§ **Problem requirements**: Rewrite all of the data below as a Markdown table with the columns "Row" and "Line," one numbered row for each line and no blank lines.

(Collected data)

----

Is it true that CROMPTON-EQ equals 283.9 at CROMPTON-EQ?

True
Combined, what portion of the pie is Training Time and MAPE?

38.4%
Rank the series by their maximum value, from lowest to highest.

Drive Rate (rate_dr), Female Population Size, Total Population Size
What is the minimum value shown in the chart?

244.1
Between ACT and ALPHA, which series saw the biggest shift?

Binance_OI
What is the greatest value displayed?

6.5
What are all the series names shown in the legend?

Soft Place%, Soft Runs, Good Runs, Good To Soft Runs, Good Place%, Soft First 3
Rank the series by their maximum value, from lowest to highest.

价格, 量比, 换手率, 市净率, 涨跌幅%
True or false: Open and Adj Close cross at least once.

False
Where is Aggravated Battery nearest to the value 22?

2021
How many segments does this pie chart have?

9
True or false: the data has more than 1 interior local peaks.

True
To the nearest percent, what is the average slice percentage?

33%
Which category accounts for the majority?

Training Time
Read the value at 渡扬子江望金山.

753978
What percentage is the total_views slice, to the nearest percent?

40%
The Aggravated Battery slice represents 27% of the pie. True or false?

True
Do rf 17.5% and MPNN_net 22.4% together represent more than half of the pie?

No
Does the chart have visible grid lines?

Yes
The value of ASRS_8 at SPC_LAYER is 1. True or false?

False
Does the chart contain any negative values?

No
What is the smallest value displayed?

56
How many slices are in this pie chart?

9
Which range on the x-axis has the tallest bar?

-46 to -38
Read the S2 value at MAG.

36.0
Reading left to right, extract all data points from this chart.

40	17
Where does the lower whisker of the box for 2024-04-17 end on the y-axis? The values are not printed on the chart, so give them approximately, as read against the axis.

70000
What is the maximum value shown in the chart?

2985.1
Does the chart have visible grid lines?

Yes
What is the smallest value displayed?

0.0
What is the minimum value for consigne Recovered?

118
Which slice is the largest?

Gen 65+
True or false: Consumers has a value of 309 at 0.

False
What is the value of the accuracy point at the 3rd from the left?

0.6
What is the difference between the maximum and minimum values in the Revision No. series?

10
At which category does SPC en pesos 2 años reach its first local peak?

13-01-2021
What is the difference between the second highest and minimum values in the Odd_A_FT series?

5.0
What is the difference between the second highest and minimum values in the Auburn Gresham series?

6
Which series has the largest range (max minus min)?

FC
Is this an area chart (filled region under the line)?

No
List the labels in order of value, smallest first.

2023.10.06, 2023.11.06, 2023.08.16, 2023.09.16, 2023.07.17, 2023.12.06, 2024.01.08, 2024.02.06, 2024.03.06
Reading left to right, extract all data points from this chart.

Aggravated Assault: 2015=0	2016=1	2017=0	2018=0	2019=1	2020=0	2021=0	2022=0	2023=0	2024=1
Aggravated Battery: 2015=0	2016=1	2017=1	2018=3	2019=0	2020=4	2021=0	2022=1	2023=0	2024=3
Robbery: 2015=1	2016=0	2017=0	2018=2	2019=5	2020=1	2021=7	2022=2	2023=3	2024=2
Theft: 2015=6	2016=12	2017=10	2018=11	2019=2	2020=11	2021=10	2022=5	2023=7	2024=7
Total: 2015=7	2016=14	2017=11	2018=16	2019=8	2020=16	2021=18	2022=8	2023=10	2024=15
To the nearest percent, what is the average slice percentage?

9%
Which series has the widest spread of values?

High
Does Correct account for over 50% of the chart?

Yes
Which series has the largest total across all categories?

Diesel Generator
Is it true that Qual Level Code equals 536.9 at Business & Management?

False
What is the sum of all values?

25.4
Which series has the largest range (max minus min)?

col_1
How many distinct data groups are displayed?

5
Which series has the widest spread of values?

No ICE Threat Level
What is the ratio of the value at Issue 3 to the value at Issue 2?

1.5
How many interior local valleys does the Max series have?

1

----

§ **Response area**:
| Row | Line |
|---|---|
| 1 | Is it true that CROMPTON-EQ equals 283.9 at CROMPTON-EQ? |
| 2 | True |
| 3 | Combined, what portion of the pie is Training Time and MAPE? |
| 4 | 38.4% |
| 5 | Rank the series by their maximum value, from lowest to highest. |
| 6 | Drive Rate (rate_dr), Female Population Size, Total Population Size |
| 7 | What is the minimum value shown in the chart? |
| 8 | 244.1 |
| 9 | Between ACT and ALPHA, which series saw the biggest shift? |
| 10 | Binance_OI |
| 11 | What is the greatest value displayed? |
| 12 | 6.5 |
| 13 | What are all the series names shown in the legend? |
| 14 | Soft Place%, Soft Runs, Good Runs, Good To Soft Runs, Good Place%, Soft First 3 |
| 15 | Rank the series by their maximum value, from lowest to highest. |
| 16 | 价格, 量比, 换手率, 市净率, 涨跌幅% |
| 17 | True or false: Open and Adj Close cross at least once. |
| 18 | False |
| 19 | Where is Aggravated Battery nearest to the value 22? |
| 20 | 2021 |
| 21 | How many segments does this pie chart have? |
| 22 | 9 |
| 23 | True or false: the data has more than 1 interior local peaks. |
| 24 | True |
| 25 | To the nearest percent, what is the average slice percentage? |
| 26 | 33% |
| 27 | Which category accounts for the majority? |
| 28 | Training Time |
| 29 | Read the value at 渡扬子江望金山. |
| 30 | 753978 |
| 31 | What percentage is the total_views slice, to the nearest percent? |
| 32 | 40% |
| 33 | The Aggravated Battery slice represents 27% of the pie. True or false? |
| 34 | True |
| 35 | Do rf 17.5% and MPNN_net 22.4% together represent more than half of the pie? |
| 36 | No |
| 37 | Does the chart have visible grid lines? |
| 38 | Yes |
| 39 | The value of ASRS_8 at SPC_LAYER is 1. True or false? |
| 40 | False |
| 41 | Does the chart contain any negative values? |
| 42 | No |
| 43 | What is the smallest value displayed? |
| 44 | 56 |
| 45 | How many slices are in this pie chart? |
| 46 | 9 |
| 47 | Which range on the x-axis has the tallest bar? |
| 48 | -46 to -38 |
| 49 | Read the S2 value at MAG. |
| 50 | 36.0 |
| 51 | Reading left to right, extract all data points from this chart. |
| 52 | 40	17 |
| 53 | Where does the lower whisker of the box for 2024-04-17 end on the y-axis? The values are not printed on the chart, so give them approximately, as read against the axis. |
| 54 | 70000 |
| 55 | What is the maximum value shown in the chart? |
| 56 | 2985.1 |
| 57 | Does the chart have visible grid lines? |
| 58 | Yes |
| 59 | What is the smallest value displayed? |
| 60 | 0.0 |
| 61 | What is the minimum value for consigne Recovered? |
| 62 | 118 |
| 63 | Which slice is the largest? |
| 64 | Gen 65+ |
| 65 | True or false: Consumers has a value of 309 at 0. |
| 66 | False |
| 67 | What is the value of the accuracy point at the 3rd from the left? |
| 68 | 0.6 |
| 69 | What is the difference between the maximum and minimum values in the Revision No. series? |
| 70 | 10 |
| 71 | At which category does SPC en pesos 2 años reach its first local peak? |
| 72 | 13-01-2021 |
| 73 | What is the difference between the second highest and minimum values in the Odd_A_FT series? |
| 74 | 5.0 |
| 75 | What is the difference between the second highest and minimum values in the Auburn Gresham series? |
| 76 | 6 |
| 77 | Which series has the largest range (max minus min)? |
| 78 | FC |
| 79 | Is this an area chart (filled region under the line)? |
| 80 | No |
| 81 | List the labels in order of value, smallest first. |
| 82 | 2023.10.06, 2023.11.06, 2023.08.16, 2023.09.16, 2023.07.17, 2023.12.06, 2024.01.08, 2024.02.06, 2024.03.06 |
| 83 | Reading left to right, extract all data points from this chart. |
| 84 | Aggravated Assault: 2015=0	2016=1	2017=0	2018=0	2019=1	2020=0	2021=0	2022=0	2023=0	2024=1 |
| 85 | Aggravated Battery: 2015=0	2016=1	2017=1	2018=3	2019=0	2020=4	2021=0	2022=1	2023=0	2024=3 |
| 86 | Robbery: 2015=1	2016=0	2017=0	2018=2	2019=5	2020=1	2021=7	2022=2	2023=3	2024=2 |
| 87 | Theft: 2015=6	2016=12	2017=10	2018=11	2019=2	2020=11	2021=10	2022=5	2023=7	2024=7 |
| 88 | Total: 2015=7	2016=14	2017=11	2018=16	2019=8	2020=16	2021=18	2022=8	2023=10	2024=15 |
| 89 | To the nearest percent, what is the average slice percentage? |
| 90 | 9% |
| 91 | Which series has the widest spread of values? |
| 92 | High |
| 93 | Does Correct account for over 50% of the chart? |
| 94 | Yes |
| 95 | Which series has the largest total across all categories? |
| 96 | Diesel Generator |
| 97 | Is it true that Qual Level Code equals 536.9 at Business & Management? |
| 98 | False |
| 99 | What is the sum of all values? |
| 100 | 25.4 |
| 101 | Which series has the largest range (max minus min)? |
| 102 | col_1 |
| 103 | How many distinct data groups are displayed? |
| 104 | 5 |
| 105 | Which series has the widest spread of values? |
| 106 | No ICE Threat Level |
| 107 | What is the ratio of the value at Issue 3 to the value at Issue 2? |
| 108 | 1.5 |
| 109 | How many interior local valleys does the Max series have? |
| 110 | 1 |